++++ EXTRACTED RECORDS

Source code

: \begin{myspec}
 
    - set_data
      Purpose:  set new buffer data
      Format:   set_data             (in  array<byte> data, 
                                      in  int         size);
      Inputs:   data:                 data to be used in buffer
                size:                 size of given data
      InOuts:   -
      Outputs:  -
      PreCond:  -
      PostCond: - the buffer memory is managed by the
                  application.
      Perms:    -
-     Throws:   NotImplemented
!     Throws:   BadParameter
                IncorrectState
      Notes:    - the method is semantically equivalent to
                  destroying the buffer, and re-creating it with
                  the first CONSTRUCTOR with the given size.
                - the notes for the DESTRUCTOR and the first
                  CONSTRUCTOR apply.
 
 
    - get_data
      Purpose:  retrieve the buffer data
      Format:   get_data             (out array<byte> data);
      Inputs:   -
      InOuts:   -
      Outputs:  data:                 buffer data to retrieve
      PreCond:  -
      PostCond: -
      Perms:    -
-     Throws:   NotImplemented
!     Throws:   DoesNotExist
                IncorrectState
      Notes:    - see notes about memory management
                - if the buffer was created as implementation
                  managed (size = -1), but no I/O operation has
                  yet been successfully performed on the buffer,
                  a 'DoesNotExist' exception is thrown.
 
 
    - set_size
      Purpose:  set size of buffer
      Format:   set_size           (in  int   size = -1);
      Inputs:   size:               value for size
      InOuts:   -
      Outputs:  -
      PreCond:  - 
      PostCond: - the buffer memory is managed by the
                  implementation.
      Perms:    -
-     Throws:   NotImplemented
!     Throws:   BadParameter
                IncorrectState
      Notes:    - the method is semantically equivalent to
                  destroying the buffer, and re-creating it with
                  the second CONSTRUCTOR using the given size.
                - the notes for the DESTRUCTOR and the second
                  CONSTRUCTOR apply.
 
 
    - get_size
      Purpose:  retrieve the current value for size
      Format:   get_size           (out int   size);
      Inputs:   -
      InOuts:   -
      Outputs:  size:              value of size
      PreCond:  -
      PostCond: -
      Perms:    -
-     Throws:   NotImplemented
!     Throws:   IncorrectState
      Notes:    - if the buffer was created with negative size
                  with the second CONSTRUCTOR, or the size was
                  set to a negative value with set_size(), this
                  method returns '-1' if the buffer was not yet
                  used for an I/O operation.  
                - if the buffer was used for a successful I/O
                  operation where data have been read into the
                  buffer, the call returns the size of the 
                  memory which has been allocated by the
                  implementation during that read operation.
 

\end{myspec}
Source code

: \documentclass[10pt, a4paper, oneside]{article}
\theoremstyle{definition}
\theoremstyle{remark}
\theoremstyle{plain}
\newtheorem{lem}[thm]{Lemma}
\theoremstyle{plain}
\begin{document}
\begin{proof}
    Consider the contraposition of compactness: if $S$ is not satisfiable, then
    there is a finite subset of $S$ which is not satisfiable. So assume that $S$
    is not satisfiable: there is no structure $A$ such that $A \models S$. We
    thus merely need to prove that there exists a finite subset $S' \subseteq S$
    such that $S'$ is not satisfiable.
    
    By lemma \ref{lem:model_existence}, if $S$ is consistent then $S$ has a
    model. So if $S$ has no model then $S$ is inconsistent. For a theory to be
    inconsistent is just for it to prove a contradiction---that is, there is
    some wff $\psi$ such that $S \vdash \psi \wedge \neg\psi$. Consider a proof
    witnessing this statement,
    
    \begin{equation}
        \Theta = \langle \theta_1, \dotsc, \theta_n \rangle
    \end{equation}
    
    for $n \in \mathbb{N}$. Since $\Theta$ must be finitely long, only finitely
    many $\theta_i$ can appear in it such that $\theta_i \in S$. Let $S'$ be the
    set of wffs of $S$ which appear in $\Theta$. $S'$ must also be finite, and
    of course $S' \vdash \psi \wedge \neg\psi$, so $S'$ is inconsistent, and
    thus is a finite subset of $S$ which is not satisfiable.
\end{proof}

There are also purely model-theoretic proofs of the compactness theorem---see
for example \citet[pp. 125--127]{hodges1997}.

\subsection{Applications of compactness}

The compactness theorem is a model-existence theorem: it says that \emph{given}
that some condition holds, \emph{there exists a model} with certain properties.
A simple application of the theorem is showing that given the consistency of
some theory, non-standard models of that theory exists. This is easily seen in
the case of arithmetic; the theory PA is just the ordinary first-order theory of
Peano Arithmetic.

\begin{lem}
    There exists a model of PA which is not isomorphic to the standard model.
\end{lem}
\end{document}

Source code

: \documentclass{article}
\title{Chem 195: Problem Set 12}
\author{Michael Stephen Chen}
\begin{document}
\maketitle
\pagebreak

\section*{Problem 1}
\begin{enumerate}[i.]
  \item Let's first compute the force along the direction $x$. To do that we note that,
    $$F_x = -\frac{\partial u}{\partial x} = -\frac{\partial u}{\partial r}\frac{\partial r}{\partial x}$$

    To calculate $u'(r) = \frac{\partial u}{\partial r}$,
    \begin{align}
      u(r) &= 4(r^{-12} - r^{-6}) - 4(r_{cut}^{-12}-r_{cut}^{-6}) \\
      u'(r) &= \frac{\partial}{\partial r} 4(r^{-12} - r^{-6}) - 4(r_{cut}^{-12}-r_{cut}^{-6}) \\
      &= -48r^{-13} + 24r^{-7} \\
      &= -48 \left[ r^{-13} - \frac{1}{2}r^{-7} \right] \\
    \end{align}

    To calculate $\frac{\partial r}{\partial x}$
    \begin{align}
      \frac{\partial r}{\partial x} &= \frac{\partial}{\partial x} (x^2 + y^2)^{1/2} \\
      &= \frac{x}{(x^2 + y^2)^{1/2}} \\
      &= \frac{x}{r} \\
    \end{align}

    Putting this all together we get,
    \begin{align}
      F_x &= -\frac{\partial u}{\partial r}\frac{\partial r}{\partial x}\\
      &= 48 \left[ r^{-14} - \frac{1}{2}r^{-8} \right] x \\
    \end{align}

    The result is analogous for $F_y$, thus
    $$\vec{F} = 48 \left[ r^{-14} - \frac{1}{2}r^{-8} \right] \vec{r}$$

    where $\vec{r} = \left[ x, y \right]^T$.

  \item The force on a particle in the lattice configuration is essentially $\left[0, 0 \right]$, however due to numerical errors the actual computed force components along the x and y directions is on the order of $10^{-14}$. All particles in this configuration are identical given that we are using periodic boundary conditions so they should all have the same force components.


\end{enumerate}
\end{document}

++++++++

> _WHAT TO DO_
All that belongs in your answer is the stretch of entries above from the line with "is not satisfiable: there" through the line with "many $\theta_i$ can", printed exactly.

> _EXERCISE OUTPUT_
    is not satisfiable: there is no structure $A$ such that $A \models S$. We
    thus merely need to prove that there exists a finite subset $S' \subseteq S$
    such that $S'$ is not satisfiable.
    
    By lemma \ref{lem:model_existence}, if $S$ is consistent then $S$ has a
    model. So if $S$ has no model then $S$ is inconsistent. For a theory to be
    inconsistent is just for it to prove a contradiction---that is, there is
    some wff $\psi$ such that $S \vdash \psi \wedge \neg\psi$. Consider a proof
    witnessing this statement,
    
    \begin{equation}
        \Theta = \langle \theta_1, \dotsc, \theta_n \rangle
    \end{equation}
    
    for $n \in \mathbb{N}$. Since $\Theta$ must be finitely long, only finitely
    many $\theta_i$ can appear in it such that $\theta_i \in S$. Let $S'$ be the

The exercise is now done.